На всякий случай, правды ради, я усомнилась в своем девяносто первом: ящики у готовящихся к открытию ларьков стояли на по-летнему пыльной траве. А в зиму девяносто второго – девяносто третьего могло быть еще совсем не так радужно, менялось все очень быстро.
-На углу Кирочной и Восстания был продуктовый магазин.
-А, да, большой такой!
-Не такой уж и большой. Просто ты была маленькая.
   Ничего себе маленькая: тринадцать лет! Или одиннадцать, если я права.
-Не суть. В одном из выпусков Невзоров рассказал, что на складе магазина хранится лук. Много, очень много лука. Он начал гнить, а из-за того, что перебирать его некому, гниль заражает луковицы, которые рядом. Скоро весь склад превратится в одну сплошную гниль. Показали магазин, директора, склад, даже лук в сетчатых мешках. И тогда директор принял решение: было объявлено, что на следующий день у магазина желающим будут отдавать мешки с луком. Гнилым, целым – как есть. Просто берешь мещок, а дома уже разбирайся, как его перебрать, сохранить и употребить. А зима была холодная, снег лежал.
-Мы, кстати, тот выпуск не смотрели, нам сосед сказал, помнишь?
-Конечно, помню. Позвонил в дверь и попросил санки. «На фига этому здоровому лбу санки»,- подумал я…
   Ну, подумал брат немного другими словами, в те подростковые годы его лексикон был более…выразительный.
-Санки были.
-Ага, мои.
-Тебе они тоже были уже не нужны, не ной.

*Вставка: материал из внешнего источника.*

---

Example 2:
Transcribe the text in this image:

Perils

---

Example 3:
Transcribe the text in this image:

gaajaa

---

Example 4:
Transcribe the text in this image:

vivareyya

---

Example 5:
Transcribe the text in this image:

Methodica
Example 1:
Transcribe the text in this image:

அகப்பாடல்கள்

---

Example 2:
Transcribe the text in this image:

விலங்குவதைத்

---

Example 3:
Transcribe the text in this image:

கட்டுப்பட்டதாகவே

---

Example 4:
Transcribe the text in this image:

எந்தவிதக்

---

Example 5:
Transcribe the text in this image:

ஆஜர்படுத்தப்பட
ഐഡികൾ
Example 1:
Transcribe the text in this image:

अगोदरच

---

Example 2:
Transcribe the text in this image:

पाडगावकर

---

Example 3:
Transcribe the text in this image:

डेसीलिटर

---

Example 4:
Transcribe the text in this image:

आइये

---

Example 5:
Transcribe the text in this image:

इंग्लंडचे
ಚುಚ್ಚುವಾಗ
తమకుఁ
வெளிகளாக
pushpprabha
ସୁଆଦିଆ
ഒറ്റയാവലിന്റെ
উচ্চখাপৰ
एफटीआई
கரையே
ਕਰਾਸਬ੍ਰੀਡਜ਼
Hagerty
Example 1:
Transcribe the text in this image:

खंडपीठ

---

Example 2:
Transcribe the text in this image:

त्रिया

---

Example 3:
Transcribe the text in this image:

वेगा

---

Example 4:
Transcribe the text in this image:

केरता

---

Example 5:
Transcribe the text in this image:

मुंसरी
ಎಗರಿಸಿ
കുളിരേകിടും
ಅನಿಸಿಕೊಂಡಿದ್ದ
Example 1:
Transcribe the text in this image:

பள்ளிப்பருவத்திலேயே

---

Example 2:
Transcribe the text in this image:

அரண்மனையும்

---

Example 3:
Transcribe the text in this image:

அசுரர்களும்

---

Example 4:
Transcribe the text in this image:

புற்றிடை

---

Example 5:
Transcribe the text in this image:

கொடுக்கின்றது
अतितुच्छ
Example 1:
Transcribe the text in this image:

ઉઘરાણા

   Я и не ныла. Ни тогда, потому что санки и правда были уже не по росту и не по желаниям, меня больше интересовали пластинки Тани Булановой, вот под них я тихо могла поплакать, но не из-за санок же; ни, тем более, сейчас.
-Вот сосед и рассказал, что на углу Кирочной будут дармовой лук давать. А мешки тяжелые, по пять килограмм, в руках не особенно и унесешь. Я дал ему санки.
-Без спроса же?
-Не до спроса было. Он привез на них три мешка. А я забрал санки и сам помчал в магазин за луком.
-Вместе со мной!
-Помощь была нужна. Так, на санках мы и привезли домой лук.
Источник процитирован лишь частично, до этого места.